Avec une patience qui force presque l'admiration, Hyundai étoffe régulièrement son catalogue de 4 x 4, jusqu'à se forger une réputation de spécialiste du tout-terrain. Même si le Galloper est condamné à relativement court terme, le duo Santa Fe et Terracan suffit amplement à consolider la présence de la marque sur ce créneau porteur.
La dernière offensive concerne le Terracan qui n'avait jusqu'à présent qu'une version 2.5 TD GL en vitrine. L'engin était certes doué pour s'aventurer en pleine nature, mais sa démultiplication courte et sa puissance (100 ch) bridaient sérieusement son dynamisme routier, sans véritablement convaincre au chapitre consommation.
On peut désormais compter sur une mécanique beaucoup plus brillante pour courir les routes et se dépêtrer des encombrements. Avec une
hausse sensible de la cylindrée (2,5 l à 2,9 l) et une injection diesel directe « common rail » en guise de dopage, le moteur annonce fièrement 149 ch et flirte avec les ténors de la discipline, tels que le Land Rover Discovery, le Mitsubishi Pajero, le Jeep Cherokee ou le Toyota Land Cruiser.
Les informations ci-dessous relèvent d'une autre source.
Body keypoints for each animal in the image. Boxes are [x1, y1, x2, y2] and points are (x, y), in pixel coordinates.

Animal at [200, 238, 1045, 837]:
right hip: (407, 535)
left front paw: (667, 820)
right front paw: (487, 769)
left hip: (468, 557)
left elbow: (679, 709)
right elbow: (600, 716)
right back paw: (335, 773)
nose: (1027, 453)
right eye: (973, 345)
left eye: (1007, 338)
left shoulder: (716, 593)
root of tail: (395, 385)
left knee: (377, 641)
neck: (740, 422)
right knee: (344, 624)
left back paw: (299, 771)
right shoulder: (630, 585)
En outre, le couple maximal monte à 330 Nm contre 230 Nm sur le 2.5 TD.
Hyundai complique toutefois un peu les choses en commercialisant simultanément une version Confort équipée d'une chaîne cinématique enclenchable 4 x 2-4 x 4, associée à une boîte manuelle à cinq rapports, et une version Luxe indissociable d'une boîte automatique à quatre rapports solidaire d'une transmission intégrale permanente.
Cette gamme sans nuances ne s'en tient d'ailleurs pas aux seules considérations techniques. Arborant une présentation plus raffinée, le Terracan 2.9 CRDi Luxe hérite d'une climatisation automatique, d'une sellerie en cuir et d'un toit ouvrant électrique. Seule l'option cuir est proposée sur le Confort, pour combler en partie les différences.
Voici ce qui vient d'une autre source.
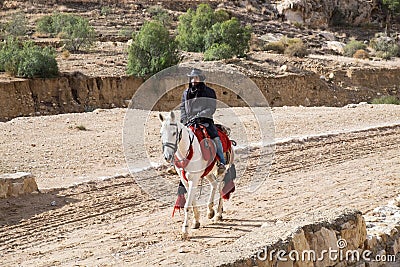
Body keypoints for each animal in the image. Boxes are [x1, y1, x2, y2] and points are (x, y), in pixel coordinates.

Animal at [159, 111, 234, 239]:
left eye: (174, 133)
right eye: (161, 133)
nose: (167, 156)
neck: (187, 151)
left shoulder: (194, 179)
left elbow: (187, 205)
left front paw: (185, 230)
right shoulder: (186, 180)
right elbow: (192, 201)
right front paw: (196, 221)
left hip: (222, 170)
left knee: (220, 187)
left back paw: (218, 213)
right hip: (208, 173)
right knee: (214, 185)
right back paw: (210, 211)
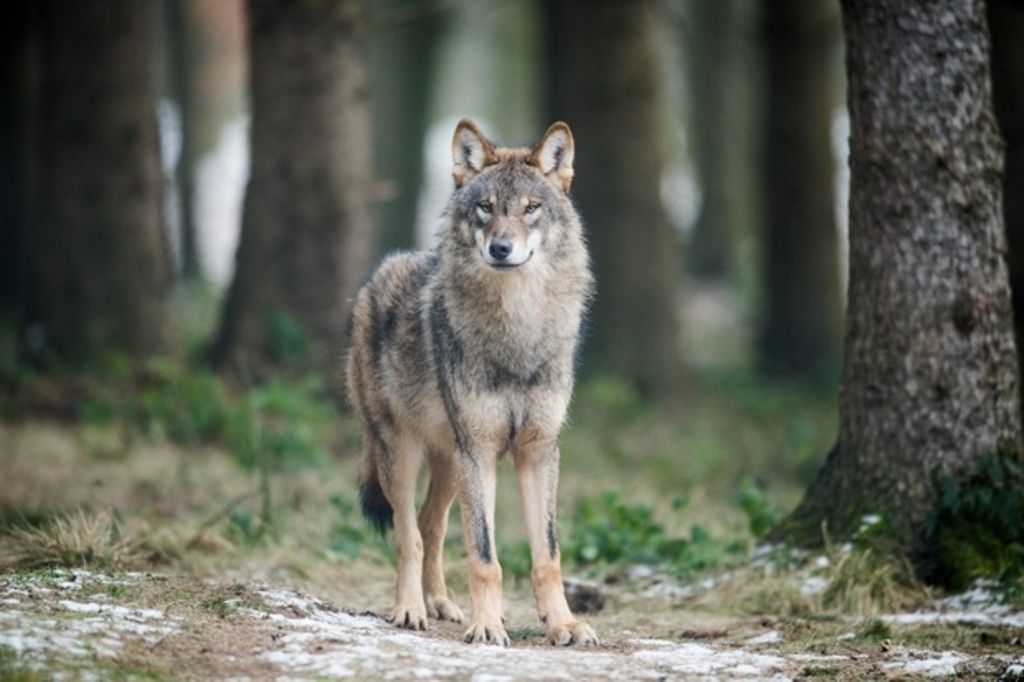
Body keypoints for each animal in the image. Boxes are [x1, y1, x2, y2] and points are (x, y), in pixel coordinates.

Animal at [346, 118, 596, 646]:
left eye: (530, 208)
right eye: (486, 207)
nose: (501, 248)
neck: (518, 328)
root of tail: (375, 277)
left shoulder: (539, 452)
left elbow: (548, 554)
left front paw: (562, 624)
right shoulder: (479, 451)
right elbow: (485, 556)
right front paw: (487, 626)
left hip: (448, 463)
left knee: (431, 525)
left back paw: (440, 603)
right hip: (403, 453)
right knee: (409, 533)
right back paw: (410, 609)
Cela étant, l'aspect général n'a pas changé. Le Terracan se présente toujours comme un break vaste et généreux, aux affinités familiales évidentes malgré l'absence d'une configuration à sept places. D'un profil faussement utilitaire, il s'agit bel et bien d'un modèle à vocation grand public, vu que la charge utile reste très modeste en dépit d'un volume aussi important.
A cet égard, l'hospitalité du Terracan 2.9 CRDi ne fait aucun doute.
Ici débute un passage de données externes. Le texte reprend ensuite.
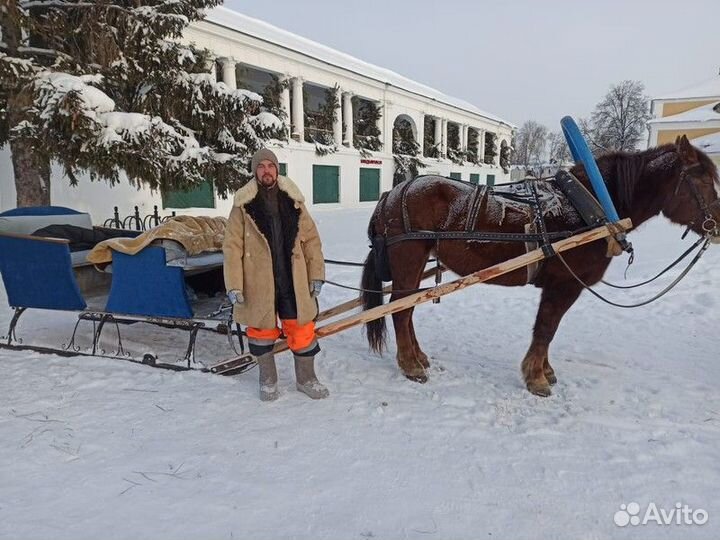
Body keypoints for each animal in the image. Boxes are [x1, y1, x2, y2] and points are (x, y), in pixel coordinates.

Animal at [362, 136, 720, 396]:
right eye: (703, 182)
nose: (717, 226)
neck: (592, 206)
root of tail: (392, 193)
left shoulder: (560, 285)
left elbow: (548, 328)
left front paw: (544, 370)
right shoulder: (565, 283)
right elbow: (547, 328)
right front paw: (536, 378)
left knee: (406, 309)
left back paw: (418, 358)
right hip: (409, 259)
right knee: (400, 309)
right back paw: (410, 365)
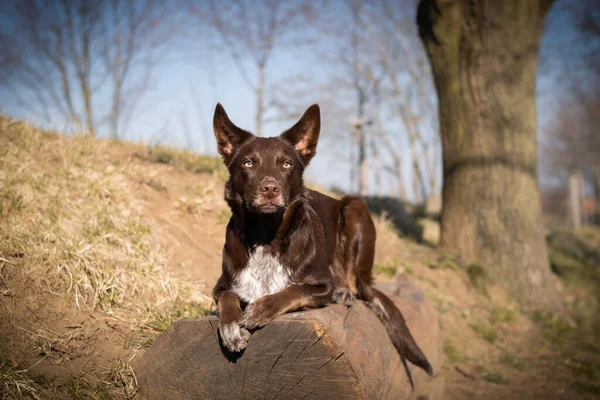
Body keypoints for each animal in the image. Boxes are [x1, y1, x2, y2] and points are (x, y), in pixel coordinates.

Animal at [211, 103, 432, 388]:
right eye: (248, 163)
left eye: (286, 164)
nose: (270, 188)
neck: (266, 235)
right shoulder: (221, 286)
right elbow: (228, 300)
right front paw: (230, 330)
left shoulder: (321, 284)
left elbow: (293, 291)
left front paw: (260, 309)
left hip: (354, 208)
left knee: (353, 280)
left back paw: (345, 291)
L'intérieur est bien aménagé, accueillant, et la fabrication de qualité. L'équipement, les ressources dynamiques et la transmission intégrale sont des passeports pour la tranquillité itinérante, une certaine sérénité automobile que le constructeur ne vend pas au rabais. Hyundai entre visiblement dans le jeu de la concurrence. Le nouveau Terracan aura donc probablement bien du mal à se faire admettre comme la meilleure affaire du moment.
Les nouvelles dispositions techniques font oublier les excès de régime et les performances poussives de la version d'origine. Si la boîte automatique à quatre rapports seulement reste très classique, ses
hésitations entre douceur et sécheresse ne permettent pas de la citer comme une référence, ni comme un exemple de sobriété. En exigeant environ un litre supplémentaire aux 100 km sur la route, et pratiquement deux de plus en milieu urbain, elle s'incline devant la boîte mécanique.
Quoi qu'il en soit, le Terracan 2.9 CRDi automatique fait preuve de bonne volonté routière sans soumettre ses passagers à des étapes éprouvantes, et ce en dépit d'une insonorisation imparfaite et de quelques caprices de comportement inhérents aux suspensions mixtes avant-arrière. De plus, son inertie en courbe et les lacunes de son rappel de direction n'incitent guère à la conduite sportive sur les routes en lacets.
Bien que plus viril que le Santa Fe, ce Terracan illustre assez bien l'esprit grand public de Hyundai et le caractère souple des modèles commercialisés. Il s'agit donc essentiellement d'un véhicule de croisière et d'évasion, dont le rapport entre le prix et les prestations n'est pas des plus équilibrés.